++++ Data for this task ++++

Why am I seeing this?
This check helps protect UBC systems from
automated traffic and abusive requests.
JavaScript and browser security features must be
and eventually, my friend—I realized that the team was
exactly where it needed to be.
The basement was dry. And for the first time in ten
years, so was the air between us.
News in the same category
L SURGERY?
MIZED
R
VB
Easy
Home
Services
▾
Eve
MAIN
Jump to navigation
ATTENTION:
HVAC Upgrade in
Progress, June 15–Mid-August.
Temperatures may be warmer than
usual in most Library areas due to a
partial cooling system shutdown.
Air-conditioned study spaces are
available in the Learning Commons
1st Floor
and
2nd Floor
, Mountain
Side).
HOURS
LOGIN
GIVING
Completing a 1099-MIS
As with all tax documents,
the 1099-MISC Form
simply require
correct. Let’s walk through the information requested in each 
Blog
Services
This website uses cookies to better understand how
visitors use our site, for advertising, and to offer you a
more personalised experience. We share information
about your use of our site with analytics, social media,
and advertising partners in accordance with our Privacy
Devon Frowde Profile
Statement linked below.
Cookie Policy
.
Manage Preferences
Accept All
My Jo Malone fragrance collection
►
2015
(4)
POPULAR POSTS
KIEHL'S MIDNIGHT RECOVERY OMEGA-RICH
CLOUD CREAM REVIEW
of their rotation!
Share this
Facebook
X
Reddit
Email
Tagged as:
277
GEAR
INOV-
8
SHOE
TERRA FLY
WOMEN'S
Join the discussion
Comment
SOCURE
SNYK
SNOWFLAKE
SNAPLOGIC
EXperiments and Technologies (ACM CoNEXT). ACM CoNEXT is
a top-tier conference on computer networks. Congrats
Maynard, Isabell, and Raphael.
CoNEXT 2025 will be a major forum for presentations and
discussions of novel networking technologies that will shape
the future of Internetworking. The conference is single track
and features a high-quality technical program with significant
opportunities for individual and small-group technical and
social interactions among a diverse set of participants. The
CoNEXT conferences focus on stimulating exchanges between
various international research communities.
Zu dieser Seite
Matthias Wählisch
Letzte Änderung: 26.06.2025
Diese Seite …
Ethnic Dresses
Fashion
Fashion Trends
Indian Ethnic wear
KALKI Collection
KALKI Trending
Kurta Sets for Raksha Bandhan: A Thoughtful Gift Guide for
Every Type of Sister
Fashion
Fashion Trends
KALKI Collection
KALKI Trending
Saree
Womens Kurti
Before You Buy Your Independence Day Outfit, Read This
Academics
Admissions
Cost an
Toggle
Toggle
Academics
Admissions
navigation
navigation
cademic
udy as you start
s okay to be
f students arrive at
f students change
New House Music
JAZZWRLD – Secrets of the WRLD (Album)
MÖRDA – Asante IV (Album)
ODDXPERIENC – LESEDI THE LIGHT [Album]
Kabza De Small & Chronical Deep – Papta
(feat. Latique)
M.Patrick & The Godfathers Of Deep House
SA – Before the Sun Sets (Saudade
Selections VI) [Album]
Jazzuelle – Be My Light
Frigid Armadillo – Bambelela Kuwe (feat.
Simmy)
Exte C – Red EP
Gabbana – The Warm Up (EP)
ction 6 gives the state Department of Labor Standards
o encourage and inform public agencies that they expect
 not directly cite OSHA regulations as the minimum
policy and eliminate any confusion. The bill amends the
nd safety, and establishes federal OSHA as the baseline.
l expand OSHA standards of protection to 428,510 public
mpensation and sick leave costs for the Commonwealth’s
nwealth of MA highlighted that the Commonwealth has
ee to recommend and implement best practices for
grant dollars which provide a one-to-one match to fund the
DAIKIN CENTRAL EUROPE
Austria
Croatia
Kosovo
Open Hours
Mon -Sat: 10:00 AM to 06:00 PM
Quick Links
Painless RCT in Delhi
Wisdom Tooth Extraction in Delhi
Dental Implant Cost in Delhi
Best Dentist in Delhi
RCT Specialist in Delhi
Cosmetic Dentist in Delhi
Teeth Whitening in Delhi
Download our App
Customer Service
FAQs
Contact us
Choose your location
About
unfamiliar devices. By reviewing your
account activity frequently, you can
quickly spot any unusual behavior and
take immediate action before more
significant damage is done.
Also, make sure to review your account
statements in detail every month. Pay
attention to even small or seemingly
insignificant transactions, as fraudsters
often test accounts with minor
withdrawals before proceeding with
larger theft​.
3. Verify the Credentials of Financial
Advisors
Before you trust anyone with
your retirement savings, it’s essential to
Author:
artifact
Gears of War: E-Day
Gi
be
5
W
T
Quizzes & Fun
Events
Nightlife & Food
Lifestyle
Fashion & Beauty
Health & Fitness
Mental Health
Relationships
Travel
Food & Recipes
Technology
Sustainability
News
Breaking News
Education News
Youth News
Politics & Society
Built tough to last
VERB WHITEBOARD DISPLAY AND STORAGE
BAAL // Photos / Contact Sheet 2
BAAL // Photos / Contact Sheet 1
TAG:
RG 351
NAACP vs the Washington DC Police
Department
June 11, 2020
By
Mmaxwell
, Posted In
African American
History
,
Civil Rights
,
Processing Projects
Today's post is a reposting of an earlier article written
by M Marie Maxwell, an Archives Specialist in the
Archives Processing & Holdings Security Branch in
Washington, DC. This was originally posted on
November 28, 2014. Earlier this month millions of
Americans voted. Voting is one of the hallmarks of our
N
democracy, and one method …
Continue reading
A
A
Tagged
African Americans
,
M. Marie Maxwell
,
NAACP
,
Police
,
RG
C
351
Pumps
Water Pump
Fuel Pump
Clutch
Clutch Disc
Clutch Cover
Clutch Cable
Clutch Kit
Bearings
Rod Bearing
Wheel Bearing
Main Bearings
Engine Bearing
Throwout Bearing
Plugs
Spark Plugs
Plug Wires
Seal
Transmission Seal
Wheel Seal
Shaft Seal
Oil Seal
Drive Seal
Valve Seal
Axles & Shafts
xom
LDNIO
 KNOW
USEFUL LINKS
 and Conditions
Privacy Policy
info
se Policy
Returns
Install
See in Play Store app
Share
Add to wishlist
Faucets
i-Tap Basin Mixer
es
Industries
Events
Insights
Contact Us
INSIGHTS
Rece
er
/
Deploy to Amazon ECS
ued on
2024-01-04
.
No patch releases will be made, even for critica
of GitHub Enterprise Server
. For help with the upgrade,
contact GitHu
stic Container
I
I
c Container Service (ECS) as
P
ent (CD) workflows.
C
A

++++

> **Work to be completed**
Every entry above must be copied exactly.

> **Output of the exercise**
Why am I seeing this?
This check helps protect UBC systems from
automated traffic and abusive requests.
JavaScript and browser security features must be
and eventually, my friend—I realized that the team was
exactly where it needed to be.
The basement was dry. And for the first time in ten
years, so was the air between us.
News in the same category
L SURGERY?
MIZED
R
VB
Easy
Home
Services
▾
Eve
MAIN
Jump to navigation
ATTENTION:
HVAC Upgrade in
Progress, June 15–Mid-August.
Temperatures may be warmer than
usual in most Library areas due to a
partial cooling system shutdown.
Air-conditioned study spaces are
available in the Learning Commons
1st Floor
and
2nd Floor
, Mountain
Side).
HOURS
LOGIN
GIVING
Completing a 1099-MIS
As with all tax documents,
the 1099-MISC Form
simply require
correct. Let’s walk through the information requested in each 
Blog
Services
This website uses cookies to better understand how
visitors use our site, for advertising, and to offer you a
more personalised experience. We share information
about your use of our site with analytics, social media,
and advertising partners in accordance with our Privacy
Devon Frowde Profile
Statement linked below.
Cookie Policy
.
Manage Preferences
Accept All
My Jo Malone fragrance collection
►
2015
(4)
POPULAR POSTS
KIEHL'S MIDNIGHT RECOVERY OMEGA-RICH
CLOUD CREAM REVIEW
of their rotation!
Share this
Facebook
X
Reddit
Email
Tagged as:
277
GEAR
INOV-
8
SHOE
TERRA FLY
WOMEN'S
Join the discussion
Comment
SOCURE
SNYK
SNOWFLAKE
SNAPLOGIC
EXperiments and Technologies (ACM CoNEXT). ACM CoNEXT is
a top-tier conference on computer networks. Congrats
Maynard, Isabell, and Raphael.
CoNEXT 2025 will be a major forum for presentations and
discussions of novel networking technologies that will shape
the future of Internetworking. The conference is single track
and features a high-quality technical program with significant
opportunities for individual and small-group technical and
social interactions among a diverse set of participants. The
CoNEXT conferences focus on stimulating exchanges between
various international research communities.
Zu dieser Seite
Matthias Wählisch
Letzte Änderung: 26.06.2025
Diese Seite …
Ethnic Dresses
Fashion
Fashion Trends
Indian Ethnic wear
KALKI Collection
KALKI Trending
Kurta Sets for Raksha Bandhan: A Thoughtful Gift Guide for
Every Type of Sister
Fashion
Fashion Trends
KALKI Collection
KALKI Trending
Saree
Womens Kurti
Before You Buy Your Independence Day Outfit, Read This
Academics
Admissions
Cost an
Toggle
Toggle
Academics
Admissions
navigation
navigation
cademic
udy as you start
s okay to be
f students arrive at
f students change
New House Music
JAZZWRLD – Secrets of the WRLD (Album)
MÖRDA – Asante IV (Album)
ODDXPERIENC – LESEDI THE LIGHT [Album]
Kabza De Small & Chronical Deep – Papta
(feat. Latique)
M.Patrick & The Godfathers Of Deep House
SA – Before the Sun Sets (Saudade
Selections VI) [Album]
Jazzuelle – Be My Light
Frigid Armadillo – Bambelela Kuwe (feat.
Simmy)
Exte C – Red EP
Gabbana – The Warm Up (EP)
ction 6 gives the state Department of Labor Standards
o encourage and inform public agencies that they expect
 not directly cite OSHA regulations as the minimum
policy and eliminate any confusion. The bill amends the
nd safety, and establishes federal OSHA as the baseline.
l expand OSHA standards of protection to 428,510 public
mpensation and sick leave costs for the Commonwealth’s
nwealth of MA highlighted that the Commonwealth has
ee to recommend and implement best practices for
grant dollars which provide a one-to-one match to fund the
DAIKIN CENTRAL EUROPE
Austria
Croatia
Kosovo
Open Hours
Mon -Sat: 10:00 AM to 06:00 PM
Quick Links
Painless RCT in Delhi
Wisdom Tooth Extraction in Delhi
Dental Implant Cost in Delhi
Best Dentist in Delhi
RCT Specialist in Delhi
Cosmetic Dentist in Delhi
Teeth Whitening in Delhi
Download our App
Customer Service
FAQs
Contact us
Choose your location
About
unfamiliar devices. By reviewing your
account activity frequently, you can
quickly spot any unusual behavior and
take immediate action before more
significant damage is done.
Also, make sure to review your account
statements in detail every month. Pay
attention to even small or seemingly
insignificant transactions, as fraudsters
often test accounts with minor
withdrawals before proceeding with
larger theft​.
3. Verify the Credentials of Financial
Advisors
Before you trust anyone with
your retirement savings, it’s essential to
Author:
artifact
Gears of War: E-Day
Gi
be
5
W
T
Quizzes & Fun
Events
Nightlife & Food
Lifestyle
Fashion & Beauty
Health & Fitness
Mental Health
Relationships
Travel
Food & Recipes
Technology
Sustainability
News
Breaking News
Education News
Youth News
Politics & Society
Built tough to last
VERB WHITEBOARD DISPLAY AND STORAGE
BAAL // Photos / Contact Sheet 2
BAAL // Photos / Contact Sheet 1
TAG:
RG 351
NAACP vs the Washington DC Police
Department
June 11, 2020
By
Mmaxwell
, Posted In
African American
History
,
Civil Rights
,
Processing Projects
Today's post is a reposting of an earlier article written
by M Marie Maxwell, an Archives Specialist in the
Archives Processing & Holdings Security Branch in
Washington, DC. This was originally posted on
November 28, 2014. Earlier this month millions of
Americans voted. Voting is one of the hallmarks of our
N
democracy, and one method …
Continue reading
A
A
Tagged
African Americans
,
M. Marie Maxwell
,
NAACP
,
Police
,
RG
C
351
Pumps
Water Pump
Fuel Pump
Clutch
Clutch Disc
Clutch Cover
Clutch Cable
Clutch Kit
Bearings
Rod Bearing
Wheel Bearing
Main Bearings
Engine Bearing
Throwout Bearing
Plugs
Spark Plugs
Plug Wires
Seal
Transmission Seal
Wheel Seal
Shaft Seal
Oil Seal
Drive Seal
Valve Seal
Axles & Shafts
xom
LDNIO
 KNOW
USEFUL LINKS
 and Conditions
Privacy Policy
info
se Policy
Returns
Install
See in Play Store app
Share
Add to wishlist
Faucets
i-Tap Basin Mixer
es
Industries
Events
Insights
Contact Us
INSIGHTS
Rece
er
/
Deploy to Amazon ECS
ued on
2024-01-04
.
No patch releases will be made, even for critica
of GitHub Enterprise Server
. For help with the upgrade,
contact GitHu
stic Container
I
I
c Container Service (ECS) as
P
ent (CD) workflows.
C
A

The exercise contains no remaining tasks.